O símbolo do progresso, o novo emblema rodoviário chamado Ponte do Guaíba (inaugurada em 1958) virou um problema porque, além de atrapalhar a navegação, não dá conta do tráfego de caminhões, tanto que o governo federal está construindo uma nova ponte.
O Cais Mauá foi abandonado pela maioria dos navios que se foram para o Cais Navegantes, para a foz do rio Gravataí, para o terminal Santa Clara no Jacuí em Triunfo e, mais ainda, para Rio Grande. O Mauá foi esvaziado pela migração das cargas para outros locais com maior calado, entre outros itens considerados importantes pelos operadores portuários, os armadores e os donos das cargas.
Em consequência, a cidade de Porto Alegre viu a zona portuária perder o antigo movimento. Hoje, temos mais de um quilômetro de cais para os catamarãs e o barcão Cisne Branco. E para as embarcações de fiscalização da inglória Superintendência de Portos e Hidrovias (SPH), herdeira do poderoso Departamento de Portos, Rios e Canais (Deprec).
O centro de Porto Alegre permanece vivo em torno do Mercado Público, das repartições públicas, dos escritórios e das lojas.
Quem chega de avião ou se aproxima pela BR-290 ou pela BR-116 identifica no aglomerado de prédios do centro uma semelhança com Manhattan, mas ao cair dentro do labirinto central a maioria das pessoas não compreende como o miolo da capital gaúcha se tornou essa mescla de antiguidade, modernidade e decadência.
Com um pé em cada canoa, o Cais Mauá é um reduto histórico que corre o risco de deteriorar-se como outras taperas da nossa história.
À luz da lógica da economia de mercado, erguer duas ou três torres de vidro pode dar uma sobrevida à avenida. Ela precisa mesmo de uma revitalização. Como o poder público não tem recursos para tanto, a responsabilidade foi transferida há cinco anos para a iniciativa privada, que só investe se houver um horizonte de remuneração.
No Mauá parece haver perspectiva de lucro. Não fosse assim, os empresários não estariam revoando. Mas o projeto não anda. Ou faltam condições legais, ou escasseiam os parceiros ou entra areia graças a novas demandas judiciais.
O debate em torno do cais Mauá tem sido distorcido por divergências de interesses. A palavra revitalização assusta porque sugere o desmanche do velho para que nasça o novo. Naturalmente, nessa mudança, tendem a ser privilegiados aqueles que já desfrutam de vantagens na sociedade. Então como é que ficam os pobres, a classe média baixa – a maioria da população?
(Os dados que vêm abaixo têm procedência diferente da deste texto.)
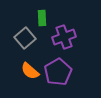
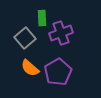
purple cross: moved 3 px left, 4 px up
orange semicircle: moved 3 px up
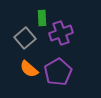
orange semicircle: moved 1 px left, 1 px down
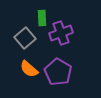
purple pentagon: rotated 12 degrees counterclockwise
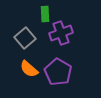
green rectangle: moved 3 px right, 4 px up
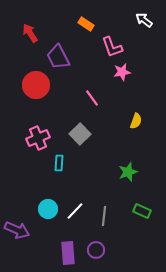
Não tenho dúvida de que o urbanista Jaime Lerner é bem intencionado, mas atrás de seus projetos e consultorias costumam atuar alguns tubarões do mercado imobiliário que, se não forem contidos, entupirão a orla de torres e shoppings centers.
Uma torre de aço e vidro a cada 500 ou 1000 metros da orla seria um novo marco da urbanização no estilo do século XXI. Torres (em fortalezas) fazem parte da história da humanidade. A torre do Gasômetro tem 90 anos e ninguém pensa em derrubá-la para restabelecer a horizontalidade da orla.
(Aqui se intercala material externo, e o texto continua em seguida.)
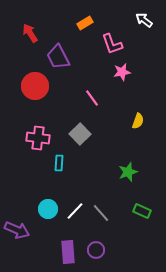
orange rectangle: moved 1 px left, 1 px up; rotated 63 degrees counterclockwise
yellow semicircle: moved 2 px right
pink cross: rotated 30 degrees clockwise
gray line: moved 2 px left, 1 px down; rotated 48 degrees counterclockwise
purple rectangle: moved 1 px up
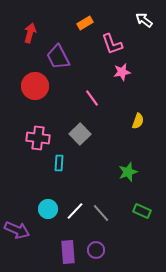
red arrow: rotated 48 degrees clockwise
Mas quem sabe o que vai acontecer com as orlas do mundo?
No Guaíba existe até um muro para segurar enchentes, mas os empreendedores da revitalização do Cais Mauá (e do Pontal do Estaleiro) pensaram no risco representado pelas mudanças climáticas? Se os oceanos subirem o tanto que se fala, a Lagoa dos Patos vai subir também e, com ela, o Lago Guaíba.
Se o Cais Mauá for tomado pelos tubarões, corremos o risco de perder a memória da cidade. Não apenas a memória predial, arquitetônica, mas até os arquivos que dormem nos prédios ligados à navegação.
Minha maior surpresa na pesquisa para o livro da navegação foi descobrir que, dentro do edifício (quatro andares) da administração do porto da capital, existia uma senhora biblioteca com farta documentação sobre a história dos portos, rios e canais do Estado.
Nunca é demais lembrar que, embora mudem os locais de atracagem dos navios e deposição das cargas, la nave va — a navegação continua.
Mas não olhemos apenas para o cais Mauá. É preciso encarar toda a orla.
À margem da Av. da Legalidade e da rua Voluntários da Pátria há uma porção de prédios apodrecendo e de terrenos baldios. No miolo central há dezenas de prédios vazios, sendo que um ou outro começam a ser alvo de ocupações com fins residenciais.
Enquanto isso, restam duas perguntas:
1 – Por que o poder público não toma nenhuma iniciativa para revitalizar os arredores do Cais Mauá e do Cais Navegantes?
2 – Por que a inteligência da cidade tem de ficar atrelada às iniciativas do capital?
Cais Mauá: nossa posição
ELMAR BONES
Estamos dando a mais ampla cobertura aos eventos relativos à revitalização do Cais Mauá, o berço da cidade de Porto Alegre.
Há um projeto empresarial, grandioso, mas pouco conhecido ainda.
E há um movimento comunitário denominado “Cais Mauá de Todos”, que questiona esse projeto.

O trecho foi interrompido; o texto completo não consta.